Duquette isn’t going to reveal much to reporters. He downplayed interest in Wei-Yin Chen on at least three occasions this winter, saying that he didn’t know much about the Taiwanese pitcher. He wasn’t going to admit that the Orioles had scouted Chen for years in anticipation of the left-hander becoming a free agent and moving to the U.S.
Duquette didn’t provide a clear response yesterday when asked whether the Orioles were done shopping for starters.
“We can have some of our pitchers here and some of them in the minors ready to win for us later. And we have some pitchers who have been starters who can be considered for bullpen roles. There are a lot of different things that you can do with good pitchers,” Duquette replied.
“We’re going to continue to build the team. I don’t know that I can tell you where our focus is right now.”
I have no idea where they’d fit another starter without trading at least one from their surplus, but we’ll see how it plays out.
This team still needs a bat. I haven’t forgotten.
Robert Andino called into “The Mid-Atlantic Sports Report” yesterday and said he’d have no problem being a utility player next season.
“No, not at all,” he said. “Just to have a roster spot and be on the team, that’s a real blessing. If they want to put me utility, second base, third, left ... I even told them I could catch a few innings if I had to.”
If Andino could play 162 games at one position, which one would he choose?

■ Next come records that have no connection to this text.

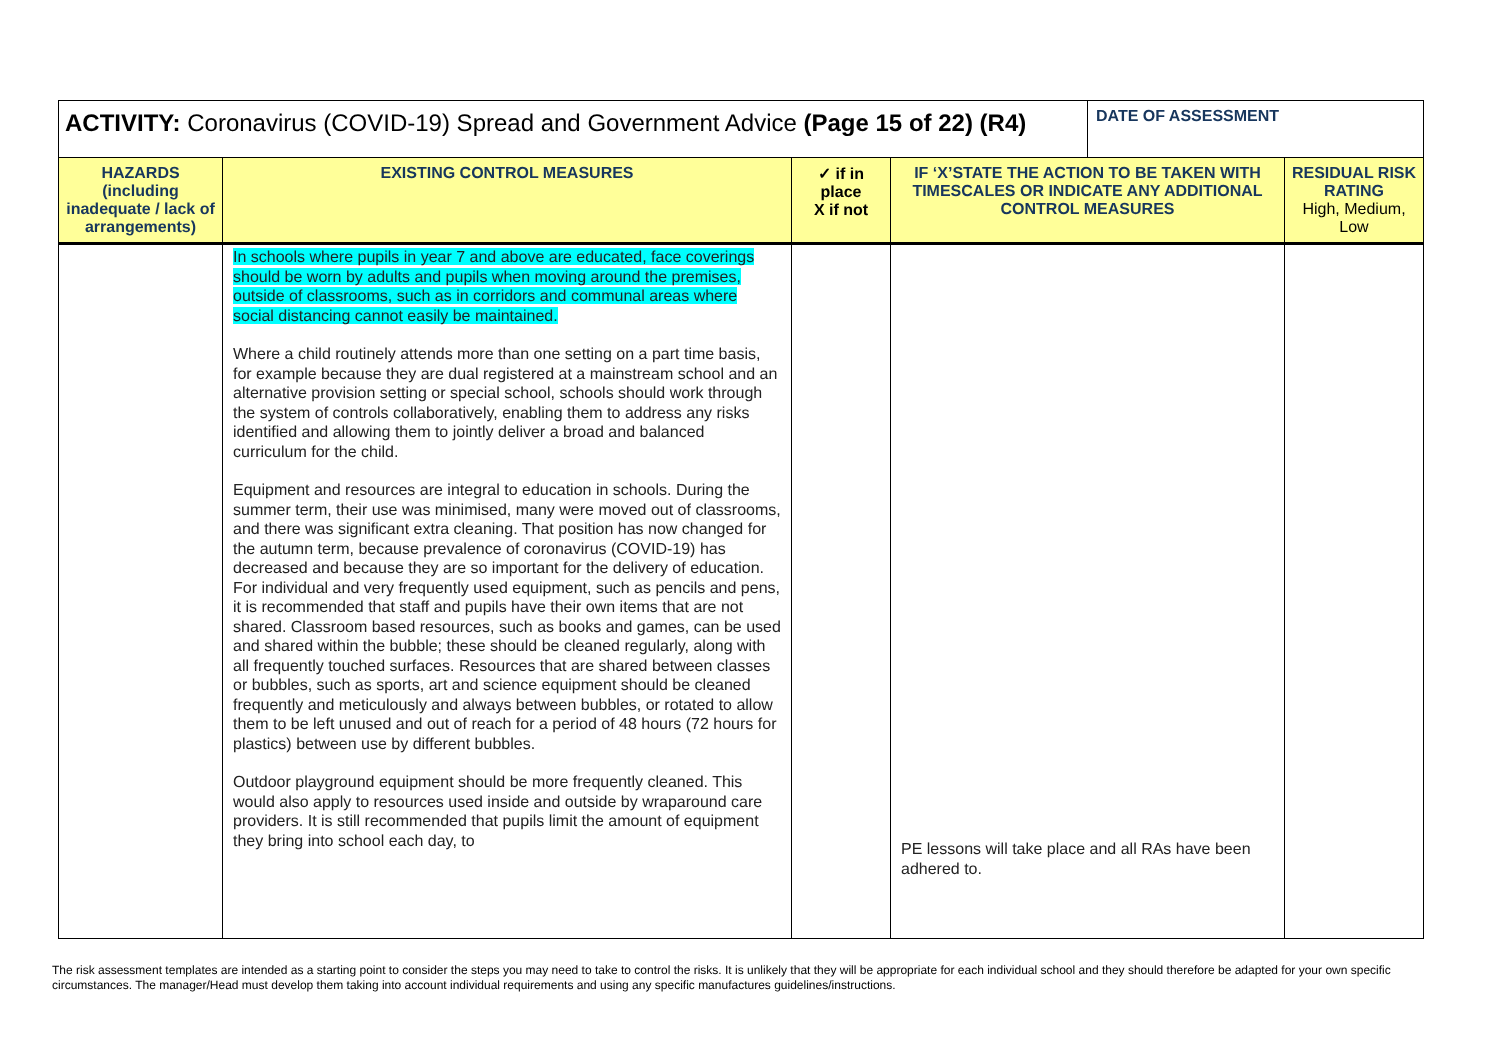| ACTIVITY: Coronavirus (COVID-19) Spread and Government Advice (Page 15 of 22) (R4) | | | | DATE OF ASSESSMENT | |
| HAZARDS (including inadequate / lack of arrangements) | EXISTING CONTROL MEASURES | ✓ if in place X if not | IF ‘X’STATE THE ACTION TO BE TAKEN WITH TIMESCALES OR INDICATE ANY ADDITIONAL CONTROL MEASURES | | RESIDUAL RISK RATING High, Medium, Low |
| | In schools where pupils in year 7 and above are educated, face coverings should be worn by adults and pupils when moving around the premises, outside of classrooms, such as in corridors and communal areas where social distancing cannot easily be maintained. Where a child routinely attends more than one setting on a part time basis, for example because they are dual registered at a mainstream school and an alternative provision setting or special school, schools should work through the system of controls collaboratively, enabling them to address any risks identified and allowing them to jointly deliver a broad and balanced curriculum for the child. Equipment and resources are integral to education in schools. During the summer term, their use was minimised, many were moved out of classrooms, and there was significant extra cleaning. That position has now changed for the autumn term, because prevalence of coronavirus (COVID-19) has decreased and because they are so important for the delivery of education. For individual and very frequently used equipment, such as pencils and pens, it is recommended that staff and pupils have their own items that are not shared. Classroom based resources, such as books and games, can be used and shared within the bubble; these should be cleaned regularly, along with all frequently touched surfaces. Resources that are shared between classes or bubbles, such as sports, art and science equipment should be cleaned frequently and meticulously and always between bubbles, or rotated to allow them to be left unused and out of reach for a period of 48 hours (72 hours for plastics) between use by different bubbles. Outdoor playground equipment should be more frequently cleaned. This would also apply to resources used inside and outside by wraparound care providers. It is still recommended that pupils limit the amount of equipment they bring into school each day, to | | PE lessons will take place and all RAs have been adhered to. | | |
The risk assessment templates are intended as a starting point to consider the steps you may need to take to control the risks. It is unlikely that they will be appropriate for each individual school and they should therefore be adapted for your own specific circumstances. The manager/Head must develop them taking into account individual requirements and using any specific manufactures guidelines/instructions.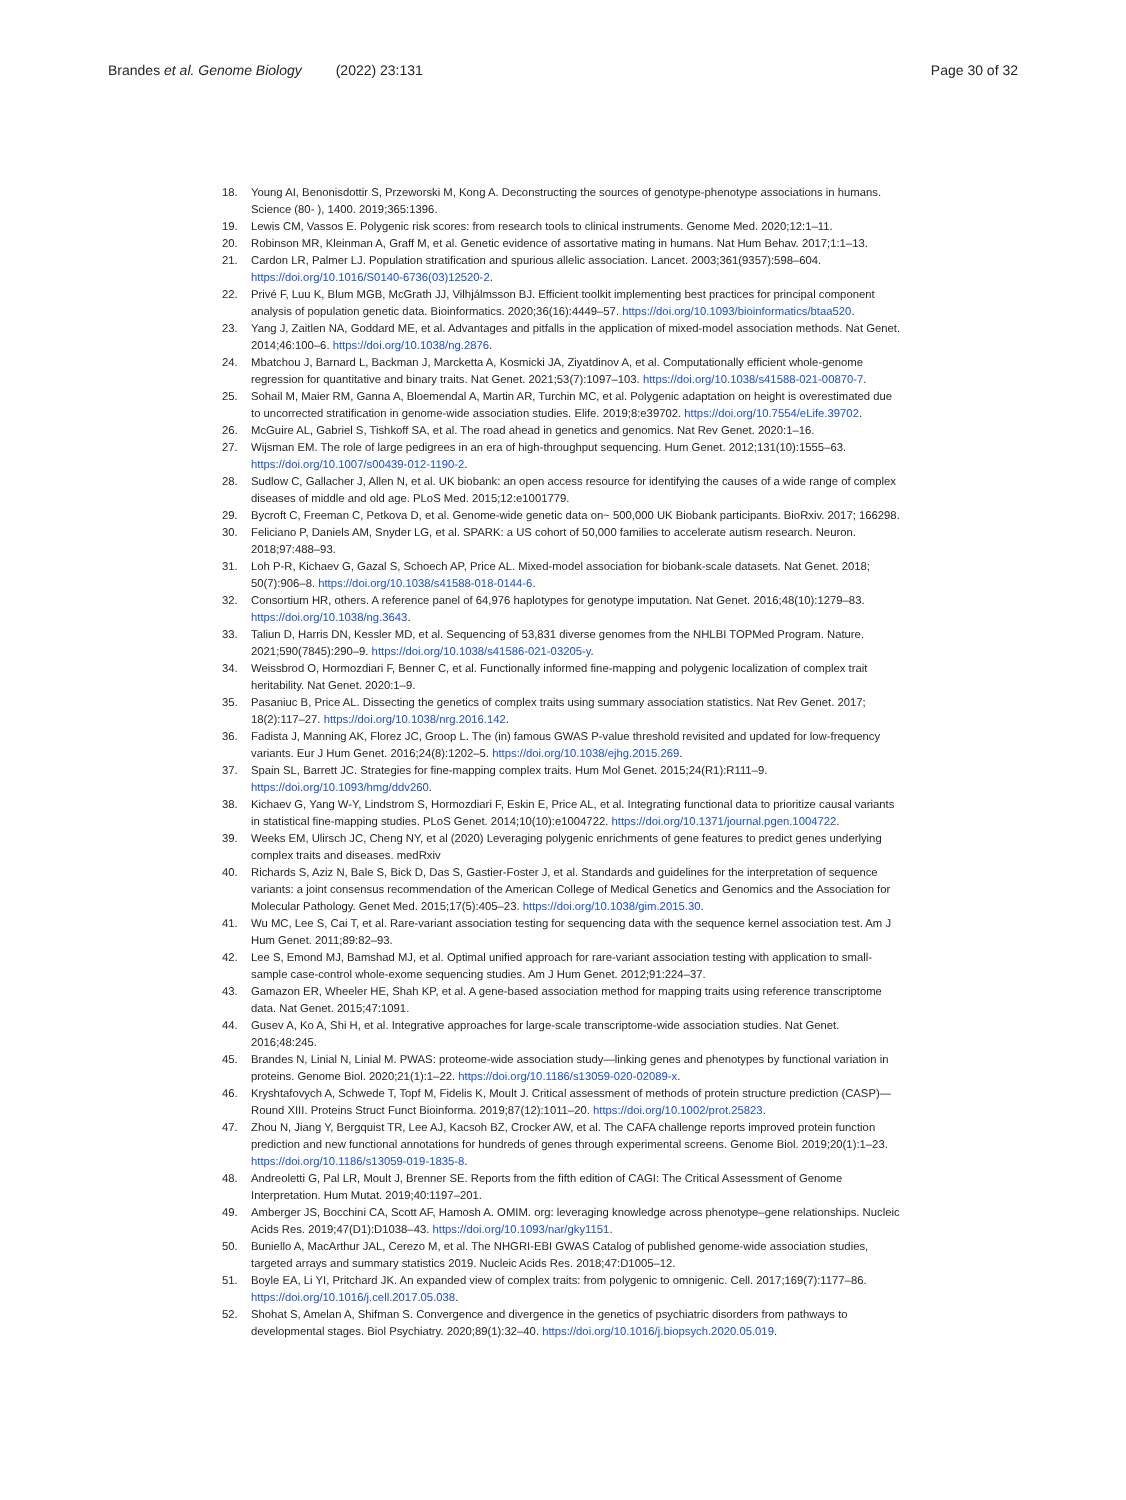Brandes et al. Genome Biology (2022) 23:131 Page 30 of 32
18. Young AI, Benonisdottir S, Przeworski M, Kong A. Deconstructing the sources of genotype-phenotype associations in humans. Science (80- ), 1400. 2019;365:1396.
19. Lewis CM, Vassos E. Polygenic risk scores: from research tools to clinical instruments. Genome Med. 2020;12:1–11.
20. Robinson MR, Kleinman A, Graff M, et al. Genetic evidence of assortative mating in humans. Nat Hum Behav. 2017;1:1–13.
21. Cardon LR, Palmer LJ. Population stratification and spurious allelic association. Lancet. 2003;361(9357):598–604. https://doi.org/10.1016/S0140-6736(03)12520-2.
22. Privé F, Luu K, Blum MGB, McGrath JJ, Vilhjálmsson BJ. Efficient toolkit implementing best practices for principal component analysis of population genetic data. Bioinformatics. 2020;36(16):4449–57. https://doi.org/10.1093/bioinformatics/btaa520.
23. Yang J, Zaitlen NA, Goddard ME, et al. Advantages and pitfalls in the application of mixed-model association methods. Nat Genet. 2014;46:100–6. https://doi.org/10.1038/ng.2876.
24. Mbatchou J, Barnard L, Backman J, Marcketta A, Kosmicki JA, Ziyatdinov A, et al. Computationally efficient whole-genome regression for quantitative and binary traits. Nat Genet. 2021;53(7):1097–103. https://doi.org/10.1038/s41588-021-00870-7.
25. Sohail M, Maier RM, Ganna A, Bloemendal A, Martin AR, Turchin MC, et al. Polygenic adaptation on height is overestimated due to uncorrected stratification in genome-wide association studies. Elife. 2019;8:e39702. https://doi.org/10.7554/eLife.39702.
26. McGuire AL, Gabriel S, Tishkoff SA, et al. The road ahead in genetics and genomics. Nat Rev Genet. 2020:1–16.
27. Wijsman EM. The role of large pedigrees in an era of high-throughput sequencing. Hum Genet. 2012;131(10):1555–63. https://doi.org/10.1007/s00439-012-1190-2.
28. Sudlow C, Gallacher J, Allen N, et al. UK biobank: an open access resource for identifying the causes of a wide range of complex diseases of middle and old age. PLoS Med. 2015;12:e1001779.
29. Bycroft C, Freeman C, Petkova D, et al. Genome-wide genetic data on~ 500,000 UK Biobank participants. BioRxiv. 2017; 166298.
30. Feliciano P, Daniels AM, Snyder LG, et al. SPARK: a US cohort of 50,000 families to accelerate autism research. Neuron. 2018;97:488–93.
31. Loh P-R, Kichaev G, Gazal S, Schoech AP, Price AL. Mixed-model association for biobank-scale datasets. Nat Genet. 2018; 50(7):906–8. https://doi.org/10.1038/s41588-018-0144-6.
32. Consortium HR, others. A reference panel of 64,976 haplotypes for genotype imputation. Nat Genet. 2016;48(10):1279–83. https://doi.org/10.1038/ng.3643.
33. Taliun D, Harris DN, Kessler MD, et al. Sequencing of 53,831 diverse genomes from the NHLBI TOPMed Program. Nature. 2021;590(7845):290–9. https://doi.org/10.1038/s41586-021-03205-y.
34. Weissbrod O, Hormozdiari F, Benner C, et al. Functionally informed fine-mapping and polygenic localization of complex trait heritability. Nat Genet. 2020:1–9.
35. Pasaniuc B, Price AL. Dissecting the genetics of complex traits using summary association statistics. Nat Rev Genet. 2017; 18(2):117–27. https://doi.org/10.1038/nrg.2016.142.
36. Fadista J, Manning AK, Florez JC, Groop L. The (in) famous GWAS P-value threshold revisited and updated for low-frequency variants. Eur J Hum Genet. 2016;24(8):1202–5. https://doi.org/10.1038/ejhg.2015.269.
37. Spain SL, Barrett JC. Strategies for fine-mapping complex traits. Hum Mol Genet. 2015;24(R1):R111–9. https://doi.org/10.1093/hmg/ddv260.
38. Kichaev G, Yang W-Y, Lindstrom S, Hormozdiari F, Eskin E, Price AL, et al. Integrating functional data to prioritize causal variants in statistical fine-mapping studies. PLoS Genet. 2014;10(10):e1004722. https://doi.org/10.1371/journal.pgen.1004722.
39. Weeks EM, Ulirsch JC, Cheng NY, et al (2020) Leveraging polygenic enrichments of gene features to predict genes underlying complex traits and diseases. medRxiv
40. Richards S, Aziz N, Bale S, Bick D, Das S, Gastier-Foster J, et al. Standards and guidelines for the interpretation of sequence variants: a joint consensus recommendation of the American College of Medical Genetics and Genomics and the Association for Molecular Pathology. Genet Med. 2015;17(5):405–23. https://doi.org/10.1038/gim.2015.30.
41. Wu MC, Lee S, Cai T, et al. Rare-variant association testing for sequencing data with the sequence kernel association test. Am J Hum Genet. 2011;89:82–93.
42. Lee S, Emond MJ, Bamshad MJ, et al. Optimal unified approach for rare-variant association testing with application to small-sample case-control whole-exome sequencing studies. Am J Hum Genet. 2012;91:224–37.
43. Gamazon ER, Wheeler HE, Shah KP, et al. A gene-based association method for mapping traits using reference transcriptome data. Nat Genet. 2015;47:1091.
44. Gusev A, Ko A, Shi H, et al. Integrative approaches for large-scale transcriptome-wide association studies. Nat Genet. 2016;48:245.
45. Brandes N, Linial N, Linial M. PWAS: proteome-wide association study—linking genes and phenotypes by functional variation in proteins. Genome Biol. 2020;21(1):1–22. https://doi.org/10.1186/s13059-020-02089-x.
46. Kryshtafovych A, Schwede T, Topf M, Fidelis K, Moult J. Critical assessment of methods of protein structure prediction (CASP)—Round XIII. Proteins Struct Funct Bioinforma. 2019;87(12):1011–20. https://doi.org/10.1002/prot.25823.
47. Zhou N, Jiang Y, Bergquist TR, Lee AJ, Kacsoh BZ, Crocker AW, et al. The CAFA challenge reports improved protein function prediction and new functional annotations for hundreds of genes through experimental screens. Genome Biol. 2019;20(1):1–23. https://doi.org/10.1186/s13059-019-1835-8.
48. Andreoletti G, Pal LR, Moult J, Brenner SE. Reports from the fifth edition of CAGI: The Critical Assessment of Genome Interpretation. Hum Mutat. 2019;40:1197–201.
49. Amberger JS, Bocchini CA, Scott AF, Hamosh A. OMIM. org: leveraging knowledge across phenotype–gene relationships. Nucleic Acids Res. 2019;47(D1):D1038–43. https://doi.org/10.1093/nar/gky1151.
50. Buniello A, MacArthur JAL, Cerezo M, et al. The NHGRI-EBI GWAS Catalog of published genome-wide association studies, targeted arrays and summary statistics 2019. Nucleic Acids Res. 2018;47:D1005–12.
51. Boyle EA, Li YI, Pritchard JK. An expanded view of complex traits: from polygenic to omnigenic. Cell. 2017;169(7):1177–86. https://doi.org/10.1016/j.cell.2017.05.038.
52. Shohat S, Amelan A, Shifman S. Convergence and divergence in the genetics of psychiatric disorders from pathways to developmental stages. Biol Psychiatry. 2020;89(1):32–40. https://doi.org/10.1016/j.biopsych.2020.05.019.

“To tell you the truth, to play 162, I’ll play anywhere,” he replied. “I’ll play anywhere for 162.”
Andino can thank manager Buck Showalter for whatever opportunities he receives with the Orioles. Not everyone in the organization was sold on him, one hint being that he was outrighted to Triple-A Norfolk in spring training 2010. He appeared to have no future here, but Showalter wanted to make his own judgment, which led to Andino’s return to the majors and a more prominent role in 2011.
“He told me he had to trust me,” Andino said. “He told me I had to gain his trust and that’s what I just tried to do, gain his trust. He put trust in me to put me out there and I’m glad for that. I’m not going to let him down. That’s why I’m going to try to do better than last year.”
Andino was asked how he could improve next season. Showalter should be pleased with Andino’s first response.
“My bunting was horrible last year. I need to work on my bunting,” he said. “Speed, the glove, hitting every part of the game. You’ve got to expect yourself to get better. You can’t be satisfied where you’re at or where you’ve been. You’ve got to try to move forward.”
There’s nothing wrong with looking back at the final game and Andino’s walk-off single against Jonathan Papelbon that provided the highlight of the 2011 season.
How many times has Andino watched the replay?
“I know I looked at it a few times, but I’ve been too busy running around with the kids and all that. But I’ve seen it a few times,” he said. “My kids put it on a couple times. They like looking at it.”
Andino also was reminded of his bare-handed catch in Minnesota.
“That was more of a reaction play, and after I caught it, I asked myself, ‘What did I just do?’ Andino said. “I was just glad that I caught it, because if I had dropped it, it would have been pretty embarrassing.”